**WHAT YOU HAVE TO DO:** Whenever the word "Liver" appears in a line of the data below, copy that line.

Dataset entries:
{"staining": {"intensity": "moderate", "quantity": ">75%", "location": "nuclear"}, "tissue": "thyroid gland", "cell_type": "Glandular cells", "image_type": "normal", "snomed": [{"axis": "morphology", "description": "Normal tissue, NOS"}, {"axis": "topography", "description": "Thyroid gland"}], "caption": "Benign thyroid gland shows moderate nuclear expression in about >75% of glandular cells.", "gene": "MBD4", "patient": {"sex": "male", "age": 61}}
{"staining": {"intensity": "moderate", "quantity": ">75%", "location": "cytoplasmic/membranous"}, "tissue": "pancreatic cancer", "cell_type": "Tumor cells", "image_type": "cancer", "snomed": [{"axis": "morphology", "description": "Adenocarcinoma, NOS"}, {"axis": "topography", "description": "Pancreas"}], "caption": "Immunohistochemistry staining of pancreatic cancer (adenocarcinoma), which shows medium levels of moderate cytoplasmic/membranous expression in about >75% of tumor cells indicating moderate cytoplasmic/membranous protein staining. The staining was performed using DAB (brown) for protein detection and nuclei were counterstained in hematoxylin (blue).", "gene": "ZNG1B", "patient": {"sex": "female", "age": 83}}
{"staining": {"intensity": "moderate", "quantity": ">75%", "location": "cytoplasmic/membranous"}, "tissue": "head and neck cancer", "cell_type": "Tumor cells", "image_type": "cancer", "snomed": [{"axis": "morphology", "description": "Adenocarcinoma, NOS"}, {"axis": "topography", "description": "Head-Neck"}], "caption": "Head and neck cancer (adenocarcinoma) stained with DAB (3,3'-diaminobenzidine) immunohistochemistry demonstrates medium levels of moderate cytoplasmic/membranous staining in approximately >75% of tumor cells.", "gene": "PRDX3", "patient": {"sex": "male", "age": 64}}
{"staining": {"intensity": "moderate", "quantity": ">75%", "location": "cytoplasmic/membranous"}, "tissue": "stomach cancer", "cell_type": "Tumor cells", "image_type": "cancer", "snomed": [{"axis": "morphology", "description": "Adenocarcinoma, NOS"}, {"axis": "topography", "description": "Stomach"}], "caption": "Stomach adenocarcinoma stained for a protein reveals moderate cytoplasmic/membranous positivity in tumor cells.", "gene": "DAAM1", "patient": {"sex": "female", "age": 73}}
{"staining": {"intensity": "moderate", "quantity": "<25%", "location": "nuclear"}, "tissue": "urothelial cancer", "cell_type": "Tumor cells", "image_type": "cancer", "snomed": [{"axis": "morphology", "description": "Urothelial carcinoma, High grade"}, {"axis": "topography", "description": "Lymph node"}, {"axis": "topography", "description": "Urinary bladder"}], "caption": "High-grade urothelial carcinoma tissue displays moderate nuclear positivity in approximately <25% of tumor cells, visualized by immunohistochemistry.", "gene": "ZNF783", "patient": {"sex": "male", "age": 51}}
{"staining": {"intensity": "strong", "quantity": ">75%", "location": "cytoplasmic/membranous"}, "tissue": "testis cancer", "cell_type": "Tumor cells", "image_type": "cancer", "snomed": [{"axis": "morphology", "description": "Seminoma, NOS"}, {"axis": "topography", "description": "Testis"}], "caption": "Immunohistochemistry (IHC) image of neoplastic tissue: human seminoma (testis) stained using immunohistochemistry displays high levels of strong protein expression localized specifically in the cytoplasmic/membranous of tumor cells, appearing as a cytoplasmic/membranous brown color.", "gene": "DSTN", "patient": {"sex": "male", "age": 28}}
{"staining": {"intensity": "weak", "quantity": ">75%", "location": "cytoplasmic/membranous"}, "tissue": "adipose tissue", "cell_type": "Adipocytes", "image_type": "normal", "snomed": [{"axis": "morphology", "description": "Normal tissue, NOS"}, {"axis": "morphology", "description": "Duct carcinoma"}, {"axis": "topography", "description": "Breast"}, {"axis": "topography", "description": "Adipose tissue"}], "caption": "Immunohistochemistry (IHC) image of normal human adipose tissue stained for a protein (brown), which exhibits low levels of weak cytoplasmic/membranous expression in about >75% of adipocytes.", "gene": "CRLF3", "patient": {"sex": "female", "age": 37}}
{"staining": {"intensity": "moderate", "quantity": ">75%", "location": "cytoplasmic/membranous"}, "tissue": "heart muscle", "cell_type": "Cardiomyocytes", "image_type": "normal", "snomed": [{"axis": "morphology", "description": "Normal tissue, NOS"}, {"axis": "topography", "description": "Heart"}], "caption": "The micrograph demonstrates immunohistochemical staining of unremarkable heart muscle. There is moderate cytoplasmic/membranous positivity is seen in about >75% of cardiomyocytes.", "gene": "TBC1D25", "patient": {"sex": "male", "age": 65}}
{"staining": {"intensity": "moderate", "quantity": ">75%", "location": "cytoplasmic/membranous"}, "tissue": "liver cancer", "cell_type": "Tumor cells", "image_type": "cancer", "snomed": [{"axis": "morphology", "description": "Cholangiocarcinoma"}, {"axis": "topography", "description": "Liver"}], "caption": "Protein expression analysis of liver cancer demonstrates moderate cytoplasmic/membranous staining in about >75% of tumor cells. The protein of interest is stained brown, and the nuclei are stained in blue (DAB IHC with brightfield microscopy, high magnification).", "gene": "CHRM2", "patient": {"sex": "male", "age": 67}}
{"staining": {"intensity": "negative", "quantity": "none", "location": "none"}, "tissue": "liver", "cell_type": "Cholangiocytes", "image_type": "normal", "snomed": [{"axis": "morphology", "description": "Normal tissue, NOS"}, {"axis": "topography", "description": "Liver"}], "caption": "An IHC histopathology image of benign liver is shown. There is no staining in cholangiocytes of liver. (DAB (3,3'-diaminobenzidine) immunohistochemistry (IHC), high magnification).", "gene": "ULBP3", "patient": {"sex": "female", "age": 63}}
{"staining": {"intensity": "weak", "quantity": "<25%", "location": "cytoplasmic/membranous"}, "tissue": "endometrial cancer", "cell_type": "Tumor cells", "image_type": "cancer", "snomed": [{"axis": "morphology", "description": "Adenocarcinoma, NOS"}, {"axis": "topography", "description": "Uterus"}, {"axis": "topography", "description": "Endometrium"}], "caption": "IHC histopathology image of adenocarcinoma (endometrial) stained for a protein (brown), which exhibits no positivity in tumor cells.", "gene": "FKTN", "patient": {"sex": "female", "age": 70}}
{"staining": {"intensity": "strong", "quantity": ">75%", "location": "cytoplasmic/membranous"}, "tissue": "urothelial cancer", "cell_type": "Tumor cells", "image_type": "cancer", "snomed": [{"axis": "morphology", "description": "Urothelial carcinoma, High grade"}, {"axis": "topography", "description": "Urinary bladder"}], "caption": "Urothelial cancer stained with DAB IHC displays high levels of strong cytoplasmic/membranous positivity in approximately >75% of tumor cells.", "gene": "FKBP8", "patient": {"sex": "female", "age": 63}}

**WRITTEN RESPONSE:**
{"staining": {"intensity": "moderate", "quantity": ">75%", "location": "cytoplasmic/membranous"}, "tissue": "liver cancer", "cell_type": "Tumor cells", "image_type": "cancer", "snomed": [{"axis": "morphology", "description": "Cholangiocarcinoma"}, {"axis": "topography", "description": "Liver"}], "caption": "Protein expression analysis of liver cancer demonstrates moderate cytoplasmic/membranous staining in about >75% of tumor cells. The protein of interest is stained brown, and the nuclei are stained in blue (DAB IHC with brightfield microscopy, high magnification).", "gene": "CHRM2", "patient": {"sex": "male", "age": 67}}
{"staining": {"intensity": "negative", "quantity": "none", "location": "none"}, "tissue": "liver", "cell_type": "Cholangiocytes", "image_type": "normal", "snomed": [{"axis": "morphology", "description": "Normal tissue, NOS"}, {"axis": "topography", "description": "Liver"}], "caption": "An IHC histopathology image of benign liver is shown. There is no staining in cholangiocytes of liver. (DAB (3,3'-diaminobenzidine) immunohistochemistry (IHC), high magnification).", "gene": "ULBP3", "patient": {"sex": "female", "age": 63}}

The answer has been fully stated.